**Assignment**
Reproduce exactly the lines of the material beneath, from the line that contains "Finally we introduce" to the line that contains "A tile system is", both included, and no other lines.
━━━━━━━━━━━━━━━━
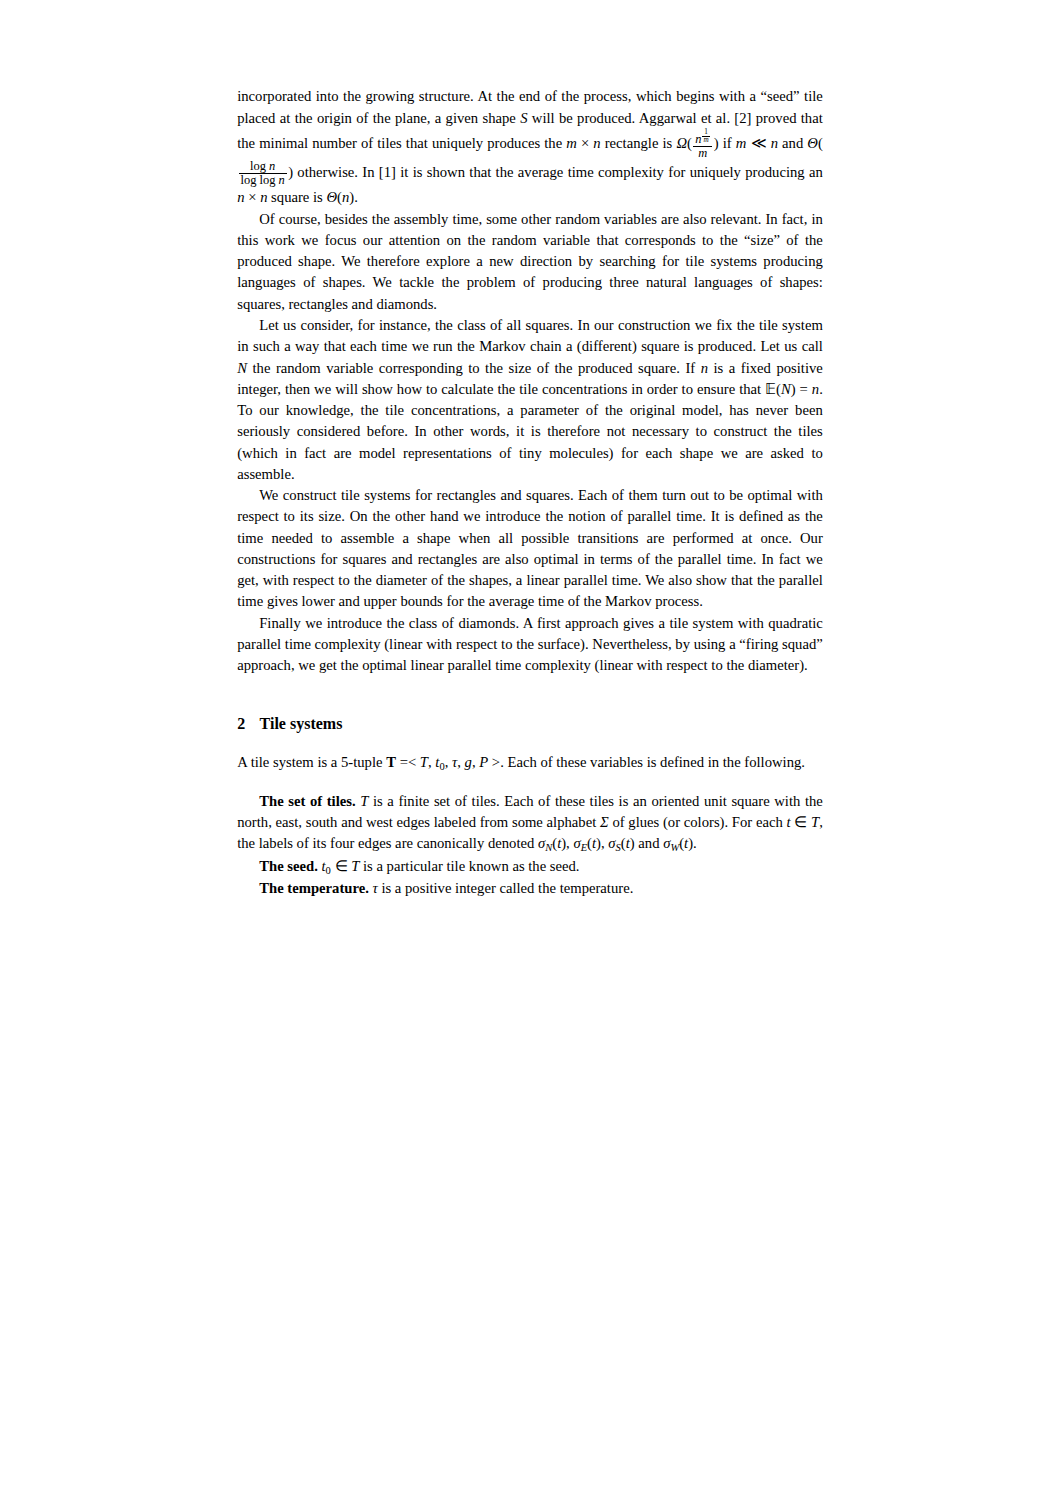incorporated into the growing structure. At the end of the process, which begins with a “seed” tile placed at the origin of the plane, a given shape S will be produced. Aggarwal et al. [2] proved that the minimal number of tiles that uniquely produces the m × n rectangle is Ω(n1 m m) if m ≪ n and Θ(log n log log n) otherwise. In [1] it is shown that the average time complexity for uniquely producing an n × n square is Θ(n).
Of course, besides the assembly time, some other random variables are also relevant. In fact, in this work we focus our attention on the random variable that corresponds to the “size” of the produced shape. We therefore explore a new direction by searching for tile systems producing languages of shapes. We tackle the problem of producing three natural languages of shapes: squares, rectangles and diamonds.
Let us consider, for instance, the class of all squares. In our construction we fix the tile system in such a way that each time we run the Markov chain a (different) square is produced. Let us call N the random variable corresponding to the size of the produced square. If n is a fixed positive integer, then we will show how to calculate the tile concentrations in order to ensure that 𝔼(N) = n. To our knowledge, the tile concentrations, a parameter of the original model, has never been seriously considered before. In other words, it is therefore not necessary to construct the tiles (which in fact are model representations of tiny molecules) for each shape we are asked to assemble.
We construct tile systems for rectangles and squares. Each of them turn out to be optimal with respect to its size. On the other hand we introduce the notion of parallel time. It is defined as the time needed to assemble a shape when all possible transitions are performed at once. Our constructions for squares and rectangles are also optimal in terms of the parallel time. In fact we get, with respect to the diameter of the shapes, a linear parallel time. We also show that the parallel time gives lower and upper bounds for the average time of the Markov process.
Finally we introduce the class of diamonds. A first approach gives a tile system with quadratic parallel time complexity (linear with respect to the surface). Nevertheless, by using a “firing squad” approach, we get the optimal linear parallel time complexity (linear with respect to the diameter).
2 Tile systems
A tile system is a 5-tuple T =< T, t0, τ, g, P >. Each of these variables is defined in the following.
The set of tiles. T is a finite set of tiles. Each of these tiles is an oriented unit square with the north, east, south and west edges labeled from some alphabet Σ of glues (or colors). For each t ∈ T, the labels of its four edges are canonically denoted σN(t), σE(t), σS(t) and σW(t).
The seed. t0 ∈ T is a particular tile known as the seed.
The temperature. τ is a positive integer called the temperature.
━━━━━━━━━━━━━━━━
**Exercise output**
Finally we introduce the class of diamonds. A first approach gives a tile system with quadratic parallel time complexity (linear with respect to the surface). Nevertheless, by using a “firing squad” approach, we get the optimal linear parallel time complexity (linear with respect to the diameter).
2 Tile systems
A tile system is a 5-tuple T =< T, t0, τ, g, P >. Each of these variables is defined in the following.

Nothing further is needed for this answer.